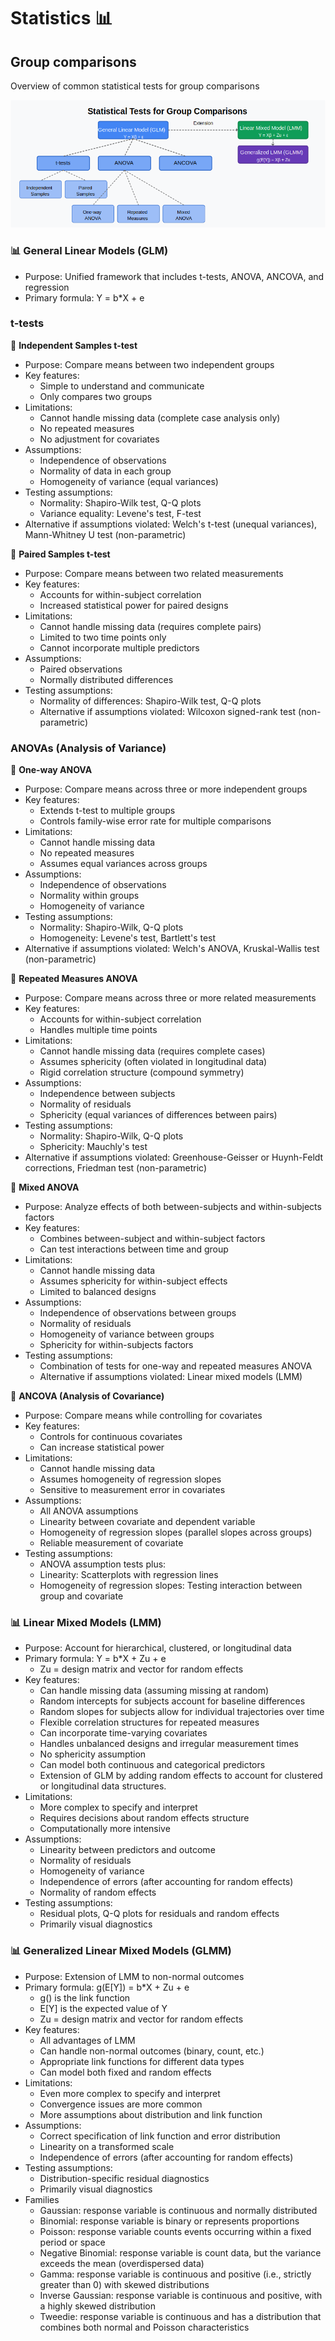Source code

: # Statistics 📊

## Group comparisons
Overview of common statistical tests for group comparisons

![Group_comparisions](https://github.com/Melissa1909/neuroimaging-primer/blob/main/statistics/images/group-statistics.png)

### 📊 General Linear Models (GLM)

- Purpose: Unified framework that includes t-tests, ANOVA, ANCOVA, and regression 
- Primary formula: Y = b*X + e
  
###  t-tests
🔵 **Independent Samples t-test**
- Purpose: Compare means between two independent groups 
- Key features:  
  - Simple to understand and communicate 
  - Only compares two groups 
- Limitations:  
  - Cannot handle missing data (complete case analysis only) 
  - No repeated measures 
  - No adjustment for covariates 
- Assumptions:  
  - Independence of observations 
  - Normality of data in each group 
  - Homogeneity of variance (equal variances) 
- Testing assumptions:  
  - Normality: Shapiro-Wilk test, Q-Q plots 
  - Variance equality: Levene's test, F-test 
- Alternative if assumptions violated: Welch's t-test (unequal variances), Mann-Whitney U test (non-parametric) 
 
🔵 **Paired Samples t-test**
- Purpose: Compare means between two related measurements 
- Key features:  
  - Accounts for within-subject correlation 
  - Increased statistical power for paired designs 
- Limitations:  
  - Cannot handle missing data (requires complete pairs) 
  - Limited to two time points only 
  - Cannot incorporate multiple predictors 
- Assumptions:  
  - Paired observations 
  - Normally distributed differences 
- Testing assumptions:  
  - Normality of differences: Shapiro-Wilk test, Q-Q plots 
  - Alternative if assumptions violated: Wilcoxon signed-rank test (non-parametric) 

###  ANOVAs (Analysis of Variance)
🔵 **One-way ANOVA** 
- Purpose: Compare means across three or more independent groups 
- Key features:  
  - Extends t-test to multiple groups 
  - Controls family-wise error rate for multiple comparisons 
- Limitations:  
  - Cannot handle missing data 
  - No repeated measures 
  - Assumes equal variances across groups 
- Assumptions:  
  - Independence of observations 
  - Normality within groups 
  - Homogeneity of variance 
- Testing assumptions:  
  - Normality: Shapiro-Wilk, Q-Q plots 
  - Homogeneity: Levene's test, Bartlett's test 
- Alternative if assumptions violated: Welch's ANOVA, Kruskal-Wallis test (non-parametric) 

🔵 **Repeated Measures ANOVA** 
- Purpose: Compare means across three or more related measurements 
- Key features:  
  - Accounts for within-subject correlation 
  - Handles multiple time points 
- Limitations:  
  - Cannot handle missing data (requires complete cases) 
  - Assumes sphericity (often violated in longitudinal data) 
  - Rigid correlation structure (compound symmetry) 
- Assumptions:  
  - Independence between subjects 
  - Normality of residuals 
  - Sphericity (equal variances of differences between pairs) 
- Testing assumptions:  
  - Normality: Shapiro-Wilk, Q-Q plots 
  - Sphericity: Mauchly's test 
- Alternative if assumptions violated: Greenhouse-Geisser or Huynh-Feldt corrections, Friedman test (non-parametric) 

🔵 **Mixed ANOVA** 
- Purpose: Analyze effects of both between-subjects and within-subjects factors 
- Key features:  
  - Combines between-subject and within-subject factors 
  - Can test interactions between time and group  
- Limitations:  
  - Cannot handle missing data 
  - Assumes sphericity for within-subject effects 
  - Limited to balanced designs 
- Assumptions:  
  - Independence of observations between groups 
  - Normality of residuals 
  - Homogeneity of variance between groups 
  - Sphericity for within-subjects factors 
- Testing assumptions:  
  - Combination of tests for one-way and repeated measures ANOVA 
  - Alternative if assumptions violated: Linear mixed models (LMM) 

🔵 **ANCOVA (Analysis of Covariance)**
- Purpose: Compare means while controlling for covariates 
- Key features:  
  - Controls for continuous covariates 
  - Can increase statistical power 
- Limitations:  
  - Cannot handle missing data 
  - Assumes homogeneity of regression slopes 
  - Sensitive to measurement error in covariates 
- Assumptions:  
  - All ANOVA assumptions 
  - Linearity between covariate and dependent variable 
  - Homogeneity of regression slopes (parallel slopes across groups) 
  - Reliable measurement of covariate 
- Testing assumptions:  
  - ANOVA assumption tests plus: 
  - Linearity: Scatterplots with regression lines 
  - Homogeneity of regression slopes: Testing interaction between group and covariate 

### 📊 Linear Mixed Models (LMM)

- Purpose: Account for hierarchical, clustered, or longitudinal data 
- Primary formula: Y = b*X + Zu + e 
  - Zu = design matrix and vector for random effects  
- Key features:  
  - Can handle missing data (assuming missing at random) 
  - Random intercepts for subjects account for baseline differences 
  - Random slopes for subjects allow for individual trajectories over time 
  - Flexible correlation structures for repeated measures 
  - Can incorporate time-varying covariates 
  - Handles unbalanced designs and irregular measurement times 
  - No sphericity assumption 
  - Can model both continuous and categorical predictors 
  - Extension of GLM by adding random effects to account for clustered or longitudinal data structures. 
- Limitations:  
  - More complex to specify and interpret 
  - Requires decisions about random effects structure 
  - Computationally more intensive 
- Assumptions:  
  - Linearity between predictors and outcome 
  - Normality of residuals 
  - Homogeneity of variance 
  - Independence of errors (after accounting for random effects) 
  - Normality of random effects 
- Testing assumptions:  
  - Residual plots, Q-Q plots for residuals and random effects 
  - Primarily visual diagnostics 

### 📊 Generalized Linear Mixed Models (GLMM)

- Purpose: Extension of LMM to non-normal outcomes 
- Primary formula: g(E[Y]) = b*X + Zu + e 
  - g() is the link function 
  - E[Y] is the expected value of Y 
  - Zu = design matrix and vector for random effects  
- Key features:  
  - All advantages of LMM 
  - Can handle non-normal outcomes (binary, count, etc.) 
  - Appropriate link functions for different data types 
  - Can model both fixed and random effects 
- Limitations:  
  - Even more complex to specify and interpret 
  - Convergence issues are more common 
  - More assumptions about distribution and link function 
- Assumptions:  
  - Correct specification of link function and error distribution 
  - Linearity on a transformed scale 
  - Independence of errors (after accounting for random effects) 
- Testing assumptions:  
  - Distribution-specific residual diagnostics 
  - Primarily visual diagnostics
- Families 
  - Gaussian: response variable is continuous and normally distributed 
  - Binomial: response variable is binary or represents proportions 
  - Poisson: response variable counts events occurring within a fixed period or space 
  - Negative Binomial: response variable is count data, but the variance exceeds the mean (overdispersed data) 
  - Gamma: response variable is continuous and positive (i.e., strictly greater than 0) with skewed distributions 
  - Inverse Gaussian: response variable is continuous and positive, with a highly skewed distribution 
  - Tweedie: response variable is continuous and has a distribution that combines both normal and Poisson characteristics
****************************************
TASK: Please pick out and copy every line in the records that contains the word "within", matching its case exactly.

RESULT OF THIS EXERCISE:
  - Accounts for within-subject correlation 
  - Normality within groups 
  - Accounts for within-subject correlation 
- Purpose: Analyze effects of both between-subjects and within-subjects factors 
  - Combines between-subject and within-subject factors 
  - Assumes sphericity for within-subject effects 
  - Sphericity for within-subjects factors 
  - Poisson: response variable counts events occurring within a fixed period or space 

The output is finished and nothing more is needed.